The enormous diversity of the T-cell receptor (TCR) repertoire is generated by recombination of variable (V), diversity (D) and joining (J) gene segments. These segments must be joined in the correct linear orientation to generate a functional TCR, but they must also be rearranged sequentially in the correct order. This study describes a mechanism to explain this temporal regulation of gene rearrangement on the basis of preferential targeting of the recombination machinery.

Recombination between appropriate gene segments is mediated by binding of the recombination-activating proteins (RAG1 and RAG2) to the recombination signal sequences (RSSs) that flank V, D and J gene segments according to the '12–23 rule', which allows recombination only between RSSs that have spacers of different length (12 base pairs or 23 base pairs, known as 12-RSS and 23-RSS, respectively). This ensures that V, D and J gene segments are joined in the correct sequence and orientation. However, until now it has been unclear how Dβ–Jβ joining normally precedes Vβ–DJβ rearrangement of the mouse TCRβ locus ( Tcrb ).

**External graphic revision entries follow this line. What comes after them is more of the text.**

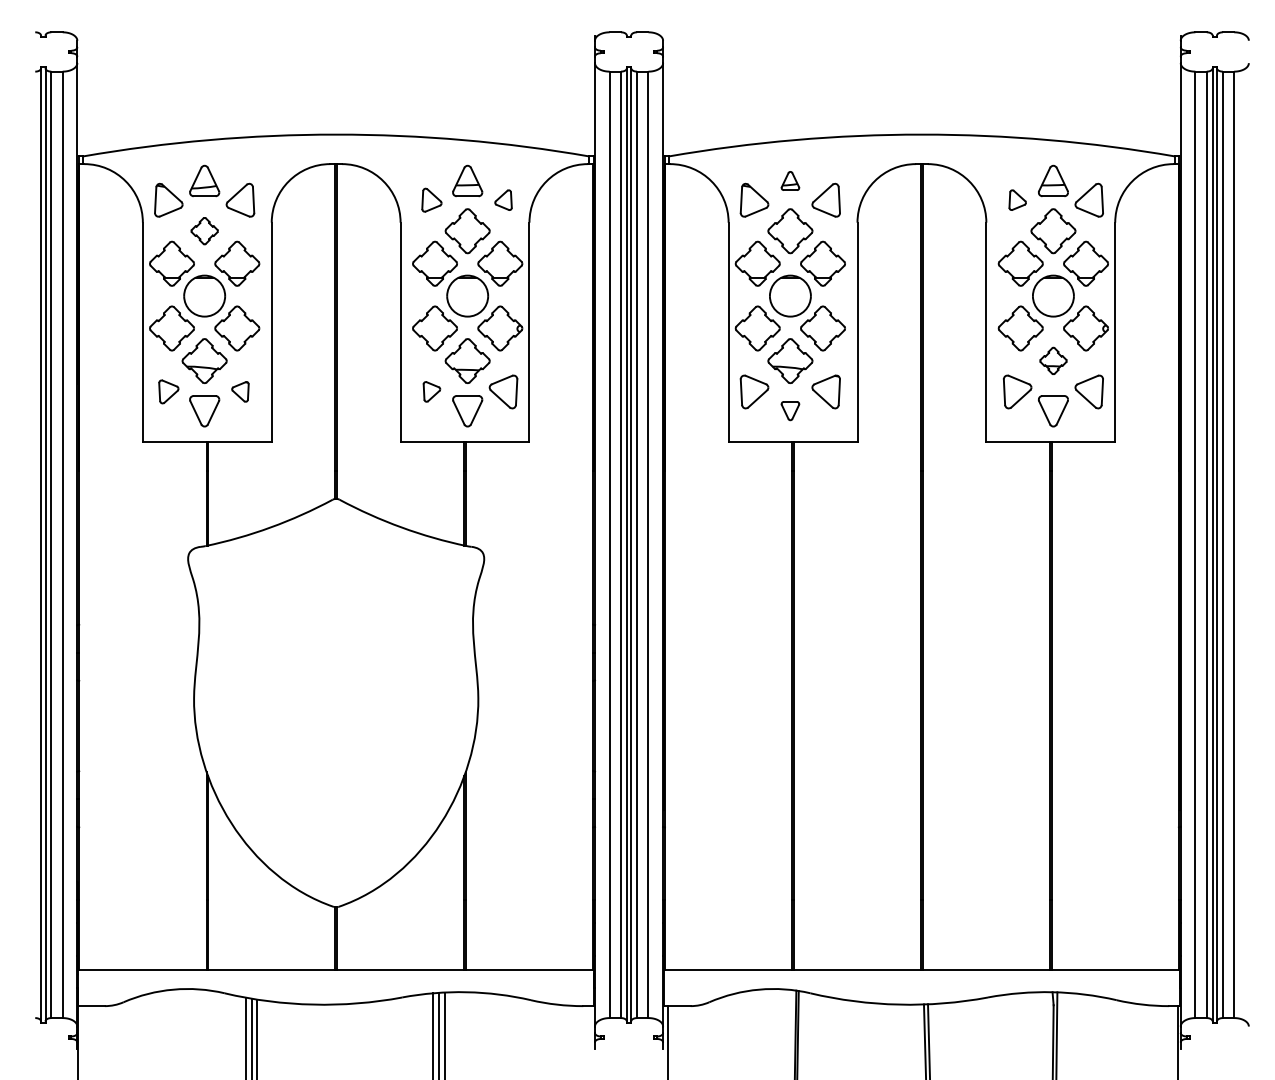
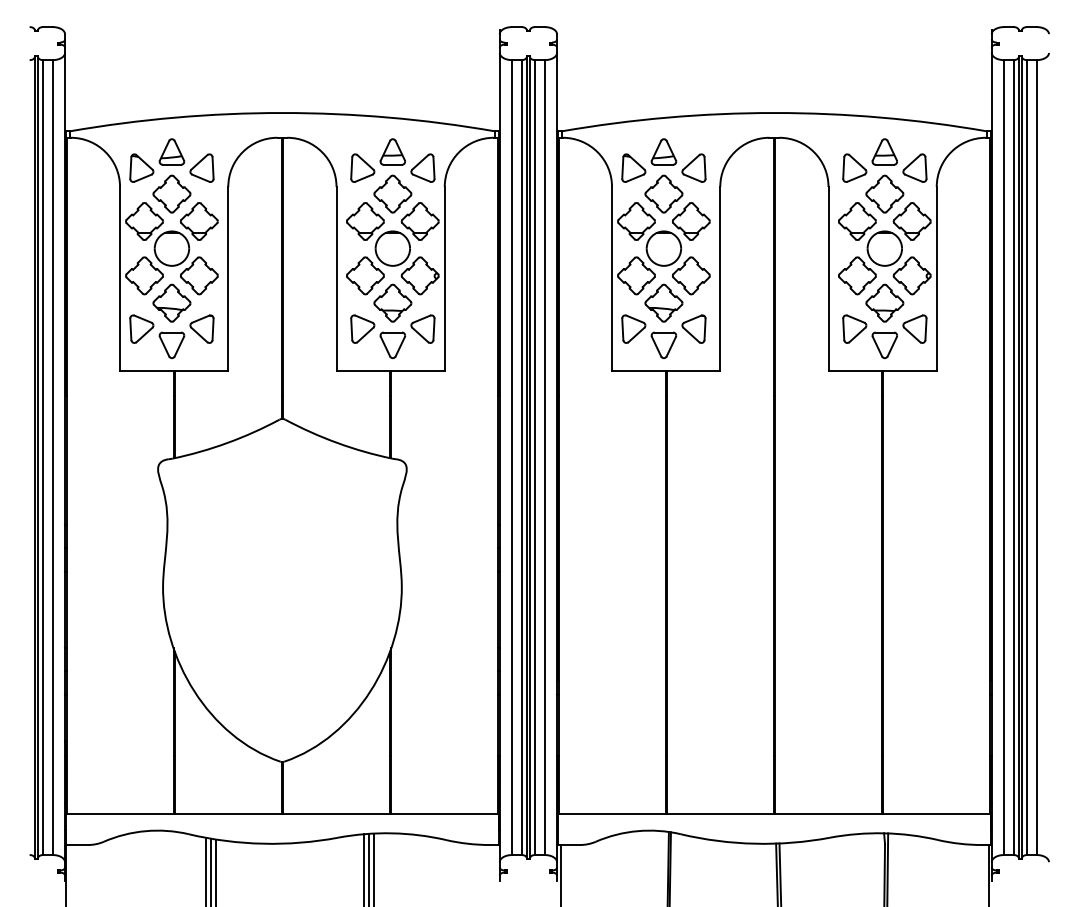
part: (789, 180) -> (663, 151), size x1.67
part: (431, 199) -> (362, 167), size x1.43
part: (502, 199) -> (422, 167), size x1.67
part: (1017, 199) -> (854, 167), size x1.67
part: (204, 230) -> (171, 193), size x1.67
part: (1053, 360) -> (884, 302), size x1.67
part: (168, 391) -> (141, 328), size x1.43
part: (239, 391) -> (201, 328), size x1.67
part: (431, 391) -> (362, 328), size x1.67
part: (789, 410) -> (663, 344), size x1.67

The authors identified a binding site for the transcription factor complex AP1 in the 3′ 23-RSS of mouse Dβ, which is the first gene segment to be recombined (with the 5′ 12-RSS of Jβ). This AP1-binding site was highly conserved in the Dβ 23-RSSs of other species but was not found in the Dβ 5′ 12-RSS or in other RSSs flanking Tcrb gene segments. The expression of FOS, which is a component of the AP1 complex, was upregulated during VDJβ recombination in double-negative (DN) thymocytes and then downregulated after recombination was complete, and FOS was shown to bind to the putative AP1-binding site in the Dβ 23-RSS. FOS was also found to interact with the RAG proteins in precipitation assays and to increase the deposition of RAG proteins onto the Dβ 23-RSS. This resulted in a significant increase in the formation of Dβ 23-RSS recombination products when FOS was overexpressed in an in vitro recombination assay.

In vivo, FOS-deficient mice had marked inhibition of thymocyte development with a block at the DN2 and DN3 stages, which is consistent with the decrease in Dβ–Jβ recombination that was observed. Furthermore, several Vβ–Dβ rearrangements were detected in thymic DNA from FOS-deficient mice, but not wild-type mice, which indicates that Tcrb recombination ordering is affected in the absence of FOS.

Therefore, these results support a 'RAG deposition' hypothesis to explain the ordering of Tcrb recombination, whereby RAG proteins are preferentially targeted to the Dβ 23-RSS by FOS binding to promote recombination of this segment first. Interestingly, deletion mutants were used to show that the transcriptional activity of FOS is not required for this regulatory mechanism, which is the first example of a tissue-specific role for FOS that does not involve transcriptional activity.